=== Given data ===

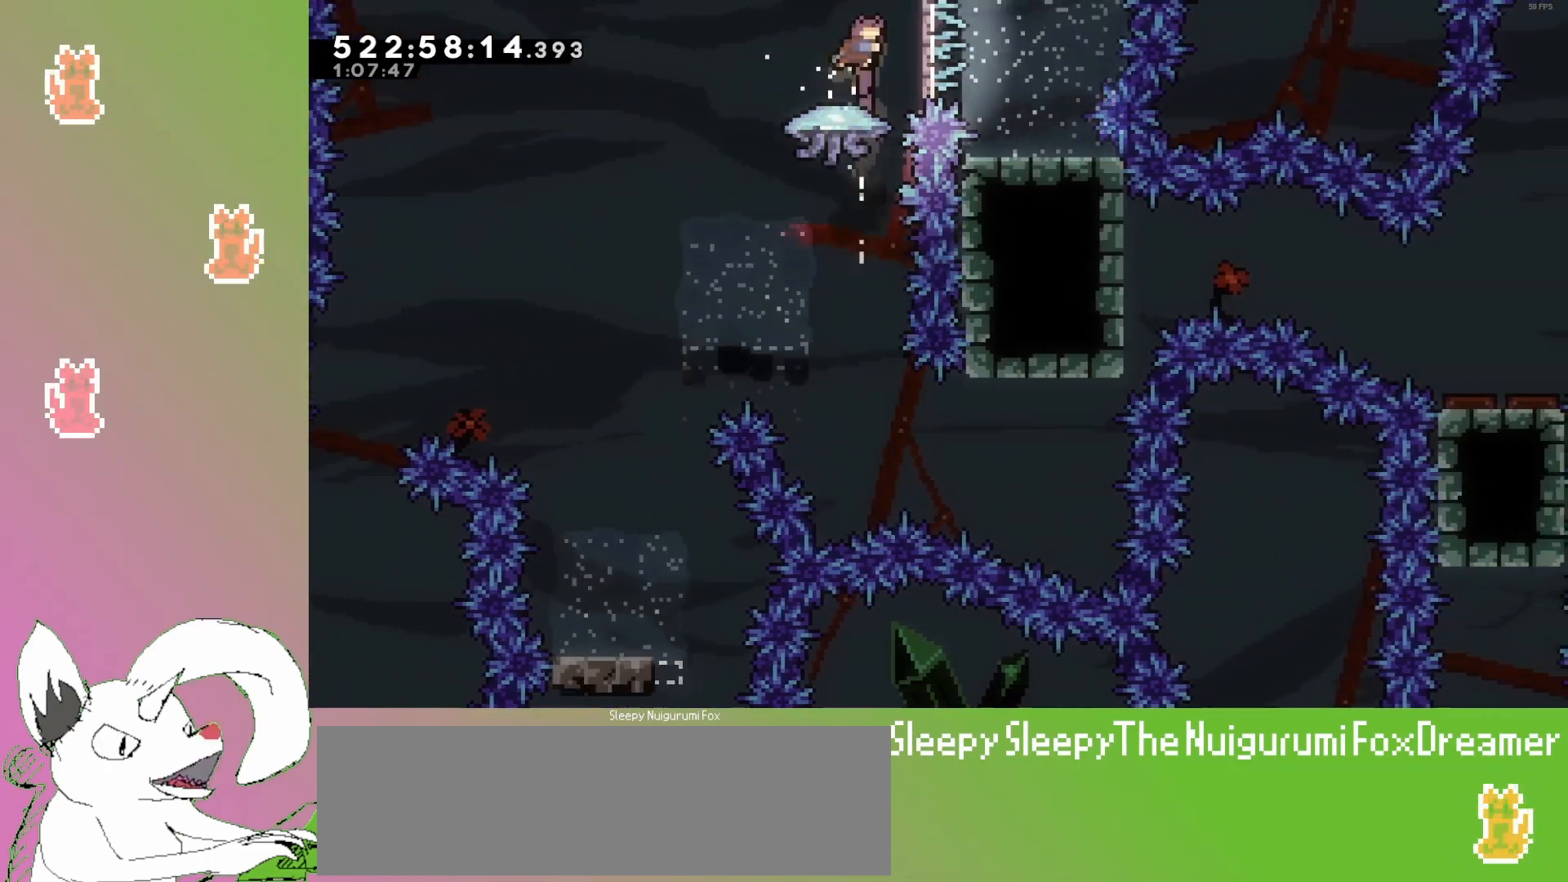
{"keys": [], "events": [[383, "up", "up"], [400, "right", "up"], [433, "jump3", "down"], [500, "jump3", "up"]]}
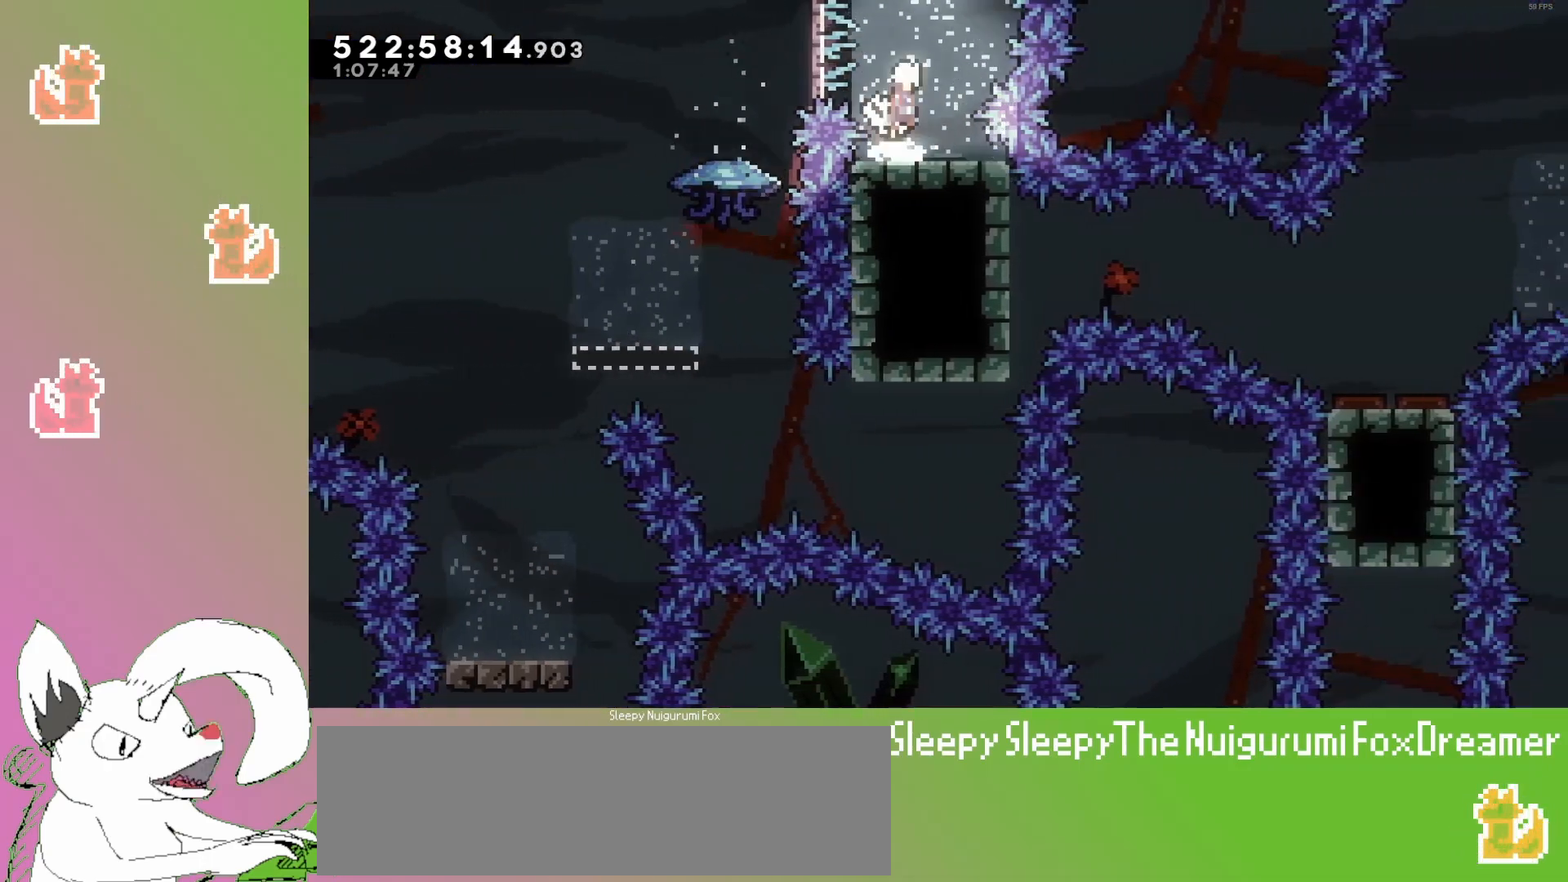
{"keys": [], "events": [[233, "down", "down"], [500, "down", "up"]]}
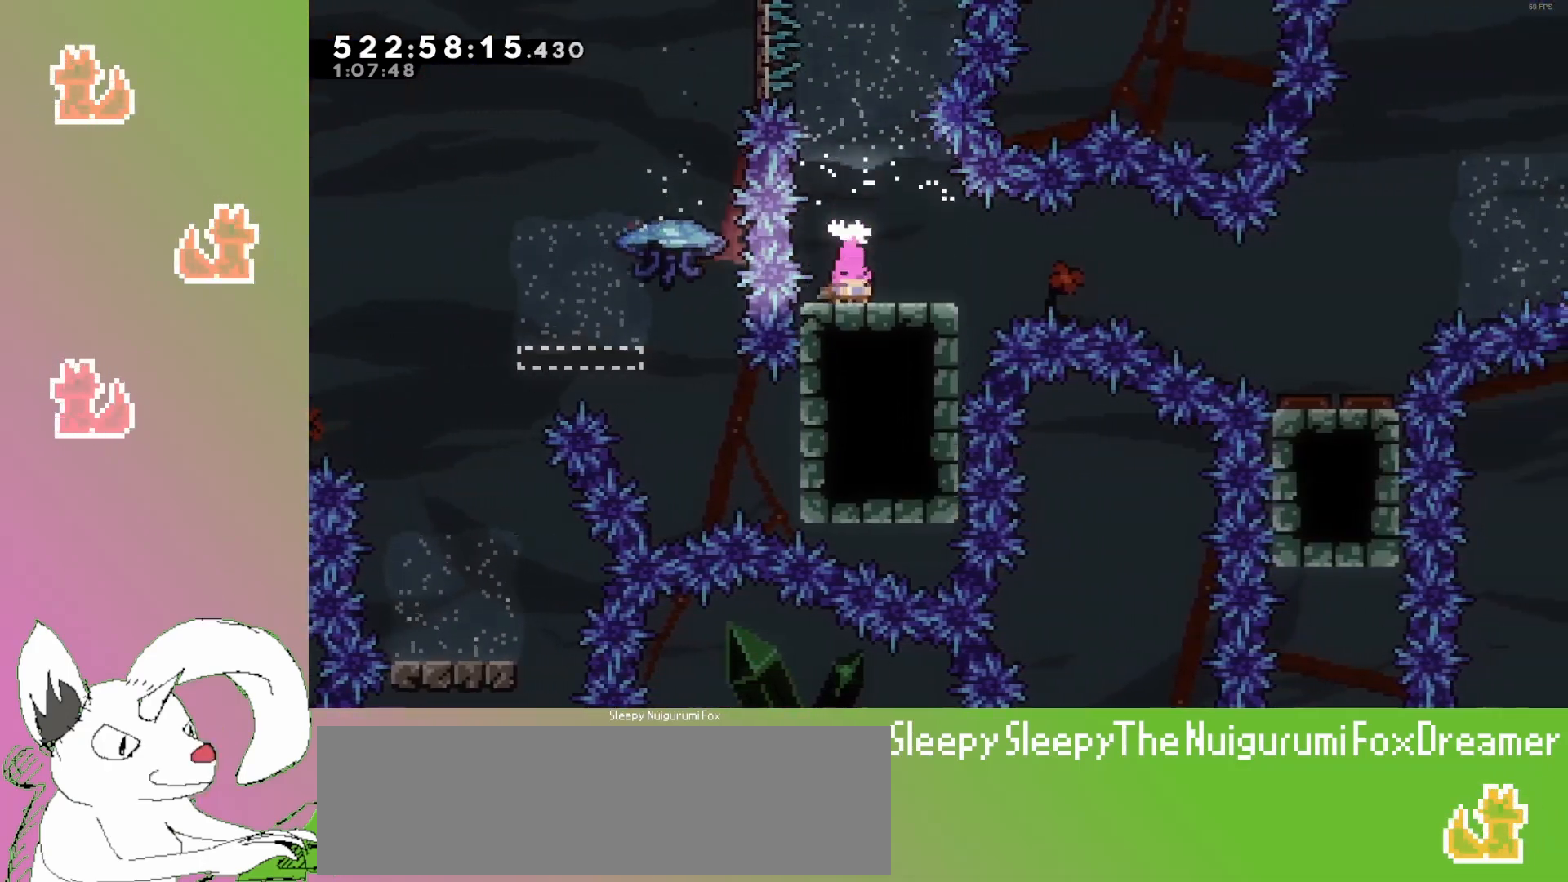
{"keys": ["left"], "events": [[200, "left", "down"], [283, "jump3", "down"], [383, "jump3", "up"]]}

===

▶ **Description of the task**: What is needed is the listing above, repeated verbatim, without its images.

▶ **Result of the task**:
{"keys": [], "events": [[383, "up", "up"], [400, "right", "up"], [433, "jump3", "down"], [500, "jump3", "up"]]}
{"keys": [], "events": [[233, "down", "down"], [500, "down", "up"]]}
{"keys": ["left"], "events": [[200, "left", "down"], [283, "jump3", "down"], [383, "jump3", "up"]]}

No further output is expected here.